• ACTIVITY:
Your answer should repeat every line of the records below in which the word "been" appears.
☆ ☆ ☆ ☆ ☆
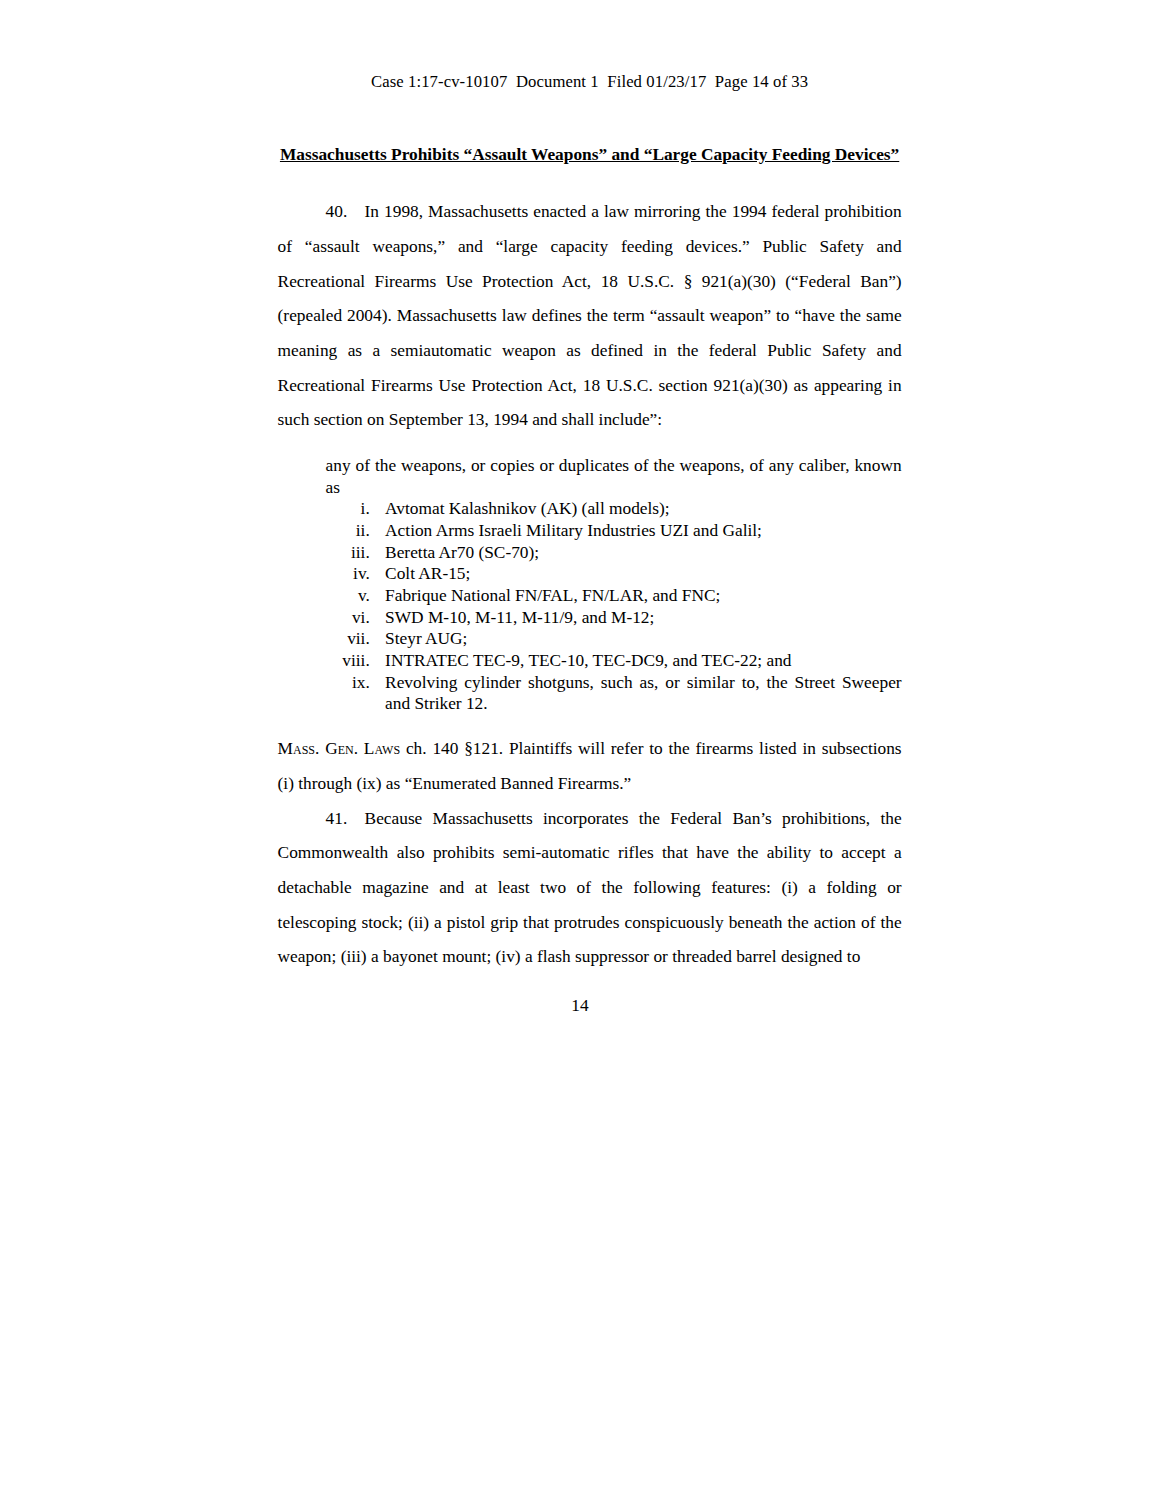Case 1:17-cv-10107 Document 1 Filed 01/23/17 Page 14 of 33
Massachusetts Prohibits “Assault Weapons” and “Large Capacity Feeding Devices”
40. In 1998, Massachusetts enacted a law mirroring the 1994 federal prohibition of “assault weapons,” and “large capacity feeding devices.” Public Safety and Recreational Firearms Use Protection Act, 18 U.S.C. § 921(a)(30) (“Federal Ban”) (repealed 2004). Massachusetts law defines the term “assault weapon” to “have the same meaning as a semiautomatic weapon as defined in the federal Public Safety and Recreational Firearms Use Protection Act, 18 U.S.C. section 921(a)(30) as appearing in such section on September 13, 1994 and shall include”:
any of the weapons, or copies or duplicates of the weapons, of any caliber, known as
i. Avtomat Kalashnikov (AK) (all models);
ii. Action Arms Israeli Military Industries UZI and Galil;
iii. Beretta Ar70 (SC-70);
iv. Colt AR-15;
v. Fabrique National FN/FAL, FN/LAR, and FNC;
vi. SWD M-10, M-11, M-11/9, and M-12;
vii. Steyr AUG;
viii. INTRATEC TEC-9, TEC-10, TEC-DC9, and TEC-22; and
ix. Revolving cylinder shotguns, such as, or similar to, the Street Sweeper and Striker 12.
Mass. Gen. Laws ch. 140 §121. Plaintiffs will refer to the firearms listed in subsections (i) through (ix) as “Enumerated Banned Firearms.”
41. Because Massachusetts incorporates the Federal Ban’s prohibitions, the Commonwealth also prohibits semi-automatic rifles that have the ability to accept a detachable magazine and at least two of the following features: (i) a folding or telescoping stock; (ii) a pistol grip that protrudes conspicuously beneath the action of the weapon; (iii) a bayonet mount; (iv) a flash suppressor or threaded barrel designed to
14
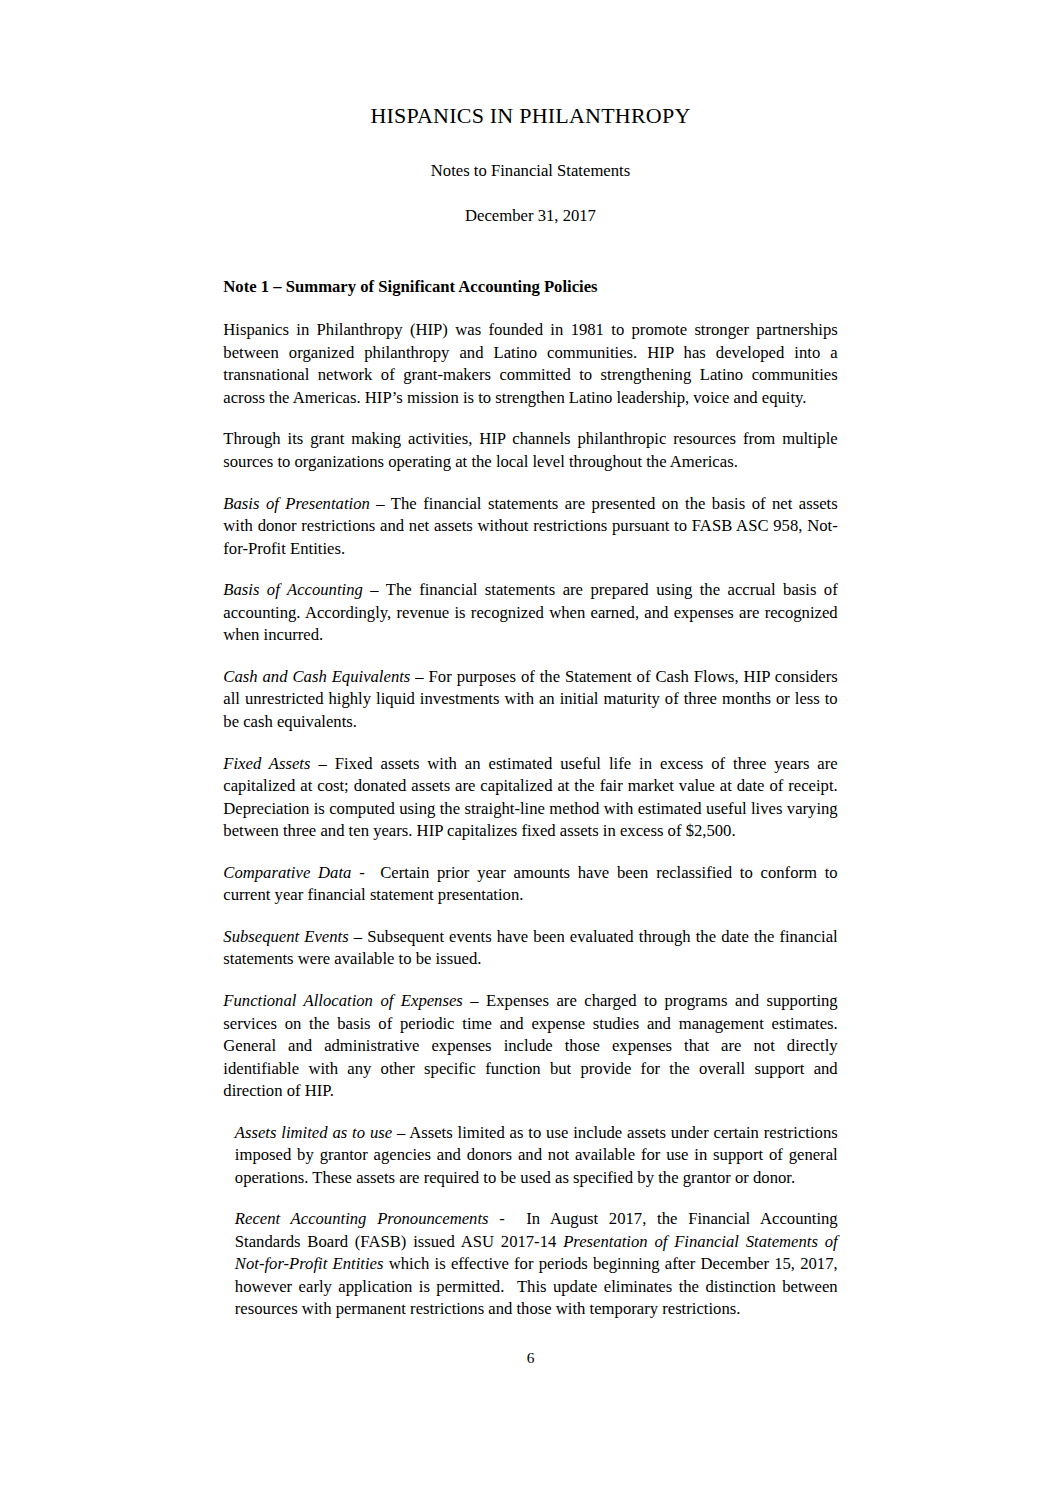HISPANICS IN PHILANTHROPY
Notes to Financial Statements
December 31, 2017
Note 1 – Summary of Significant Accounting Policies
Hispanics in Philanthropy (HIP) was founded in 1981 to promote stronger partnerships between organized philanthropy and Latino communities. HIP has developed into a transnational network of grant-makers committed to strengthening Latino communities across the Americas. HIP’s mission is to strengthen Latino leadership, voice and equity.
Through its grant making activities, HIP channels philanthropic resources from multiple sources to organizations operating at the local level throughout the Americas.
Basis of Presentation – The financial statements are presented on the basis of net assets with donor restrictions and net assets without restrictions pursuant to FASB ASC 958, Not-for-Profit Entities.
Basis of Accounting – The financial statements are prepared using the accrual basis of accounting. Accordingly, revenue is recognized when earned, and expenses are recognized when incurred.
Cash and Cash Equivalents – For purposes of the Statement of Cash Flows, HIP considers all unrestricted highly liquid investments with an initial maturity of three months or less to be cash equivalents.
Fixed Assets – Fixed assets with an estimated useful life in excess of three years are capitalized at cost; donated assets are capitalized at the fair market value at date of receipt. Depreciation is computed using the straight-line method with estimated useful lives varying between three and ten years. HIP capitalizes fixed assets in excess of $2,500.
Comparative Data - Certain prior year amounts have been reclassified to conform to current year financial statement presentation.
Subsequent Events – Subsequent events have been evaluated through the date the financial statements were available to be issued.
Functional Allocation of Expenses – Expenses are charged to programs and supporting services on the basis of periodic time and expense studies and management estimates. General and administrative expenses include those expenses that are not directly identifiable with any other specific function but provide for the overall support and direction of HIP.
Assets limited as to use – Assets limited as to use include assets under certain restrictions imposed by grantor agencies and donors and not available for use in support of general operations. These assets are required to be used as specified by the grantor or donor.
Recent Accounting Pronouncements - In August 2017, the Financial Accounting Standards Board (FASB) issued ASU 2017-14 Presentation of Financial Statements of Not-for-Profit Entities which is effective for periods beginning after December 15, 2017, however early application is permitted. This update eliminates the distinction between resources with permanent restrictions and those with temporary restrictions.
6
☆ ☆ ☆ ☆ ☆
• ANSWER TO THE PROBLEM:
Comparative Data - Certain prior year amounts have been reclassified to conform to current year financial statement presentation.
Subsequent Events – Subsequent events have been evaluated through the date the financial statements were available to be issued.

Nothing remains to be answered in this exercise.